Second, Honeywell did not consent to arbitration of class-wide disputes. In Stolt-Nielsen S.A. v. AnimalFeeds International Corp., 559 U.S. 662, 685, 130 S.Ct. 1758, 176 L.Ed.2d 605 (2010), the Supreme Court held that "class-action arbitration changes the nature of arbitration to such a degree that it cannot be presumed the parties consented to it by simply agreeing to submit their disputes to an arbitrator." Mere silence on the issue does not constitute consent. Unless the parties explicitly agreed to classwide arbitration, it cannot be compelled. Id. at 687, 130 S.Ct. 1758. See also AT & T Mobility LLC v. Concepcion, 563 U.S. 333, 347-50, 131 S.Ct. 1740, 179 L.Ed.2d 742 (2011) (discussing the "fundamental" differences between bilateral arbitration and class-action arbitration).

Given that the CBA in this case does not specifically authorize arbitration of classwide disputes, the Court cannot compel Honeywell to arbitrate Plaintiffs' class action claims, regardless of who brings them. See Reed Elsevier, Inc. v. Crockett, 734 F.3d 594, 599 (6th Cir.2013) ("the principal reason to conclude that this arbitration clause does not authorize classwide arbitration is that the clause nowhere mentions it.").

For the reasons discussed above, the Court concludes that Honeywell did not consent to arbitration of this particular dispute. Honeywell did not agree to arbitrate any disputes with retirees, nor did it agree to arbitrate class-wide disputes. Because "it may be said with positive assurance that the arbitration clause is not susceptible of an interpretation that covers the asserted dispute," Warrior & Gulf, 363 U.S. at 582-83, 80 S.Ct. 1347, the "presumption of arbitrability" does not apply. Moreover, the grievance was not filed in a timely manner.

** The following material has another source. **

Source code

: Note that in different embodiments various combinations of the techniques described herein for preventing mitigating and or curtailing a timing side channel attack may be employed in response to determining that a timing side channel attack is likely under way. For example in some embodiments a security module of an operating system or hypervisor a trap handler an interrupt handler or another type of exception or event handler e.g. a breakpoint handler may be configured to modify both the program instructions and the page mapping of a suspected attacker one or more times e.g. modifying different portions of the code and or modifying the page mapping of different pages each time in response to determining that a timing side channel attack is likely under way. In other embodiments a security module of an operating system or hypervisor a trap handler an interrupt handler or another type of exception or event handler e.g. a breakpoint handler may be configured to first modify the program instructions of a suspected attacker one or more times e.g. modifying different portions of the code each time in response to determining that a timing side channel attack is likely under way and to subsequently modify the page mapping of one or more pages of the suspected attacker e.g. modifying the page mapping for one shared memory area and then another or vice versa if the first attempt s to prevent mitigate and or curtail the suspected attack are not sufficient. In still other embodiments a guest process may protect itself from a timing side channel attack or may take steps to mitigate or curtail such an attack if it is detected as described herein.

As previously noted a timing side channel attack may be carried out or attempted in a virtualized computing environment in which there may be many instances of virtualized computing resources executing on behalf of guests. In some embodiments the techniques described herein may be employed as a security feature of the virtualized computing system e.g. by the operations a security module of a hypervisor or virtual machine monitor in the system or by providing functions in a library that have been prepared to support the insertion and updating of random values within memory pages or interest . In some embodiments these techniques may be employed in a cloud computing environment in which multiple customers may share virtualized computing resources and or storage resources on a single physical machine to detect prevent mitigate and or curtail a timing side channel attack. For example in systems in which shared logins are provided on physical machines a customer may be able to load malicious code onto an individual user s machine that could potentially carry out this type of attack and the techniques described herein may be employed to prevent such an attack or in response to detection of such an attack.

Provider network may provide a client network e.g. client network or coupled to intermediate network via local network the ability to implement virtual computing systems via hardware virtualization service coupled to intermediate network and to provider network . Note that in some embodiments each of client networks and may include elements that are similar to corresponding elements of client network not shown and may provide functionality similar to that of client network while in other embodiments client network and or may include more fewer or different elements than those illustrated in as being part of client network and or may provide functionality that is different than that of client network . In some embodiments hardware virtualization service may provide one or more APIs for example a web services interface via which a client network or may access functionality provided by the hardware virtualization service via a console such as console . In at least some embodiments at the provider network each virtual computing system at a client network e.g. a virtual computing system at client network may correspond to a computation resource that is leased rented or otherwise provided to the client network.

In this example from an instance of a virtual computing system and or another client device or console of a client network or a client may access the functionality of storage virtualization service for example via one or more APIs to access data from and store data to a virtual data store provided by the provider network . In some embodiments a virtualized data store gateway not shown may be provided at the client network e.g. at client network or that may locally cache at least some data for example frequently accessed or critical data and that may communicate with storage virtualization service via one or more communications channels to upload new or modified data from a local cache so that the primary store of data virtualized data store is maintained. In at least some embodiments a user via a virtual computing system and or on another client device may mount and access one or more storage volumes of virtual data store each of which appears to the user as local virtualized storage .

Having determined that this dispute squarely falls outside the scope of the arbitration provision, it is not necessary for the Court, at this juncture, to address the question of whether Plaintiffs have a right to lifetime healthcare benefits, or whether that alleged right vested prior to the expiration of the latest CBA in 2014. See Litton, 501 U.S. at 205-06, 111 S.Ct. 2215 (noting that post-expiration grievances may still be subject to arbitration if the action taken "infringes a right that accrued or vested under the agreement, or where... the disputed contractual right survives expiration of the remainder of the agreement."). These issues will be decided in the context of the pending motion to dismiss.

III. Conclusion

For the reasons set forth above, the Court OVERRULES Plaintiffs' Motion to Compel Arbitration of Collectively-Bargained Retiree Healthcare Dispute, Doc. # 14, and DISMISSES WITH PREJUDICE Count III of Plaintiffs' Complaint.

FootNotes


1. In determining whether a retiree healthcare dispute was subject to arbitration, the court in Burcicki recognized that, regardless of how broad the arbitration provision is in terms of subject matter, a dispute brought by a retiree may not be subject to arbitration if the CBA limits arbitrable grievances to those between the company and an "employee." 2010 WL 1131451, at *13. See also Exelon Generation Co., LLC v. Local 15, Int'l Bhd. of Elec. Workers, AFL-CIO, 540 F.3d 640, 645-46 (7th Cir. 2008) (making the same distinction).
2. The court further noted that this was not surprising, given that the company's agreement to arbitrate is the "quid pro quo" for the employees' agreement not to strike. Quick Air Freight, 613 F.Supp. at 1273 (quoting Textile Workers v. Lincoln Mills, 353 U.S. 448, 455, 77 S.Ct. 912, 1 L.Ed.2d 972 (1957)).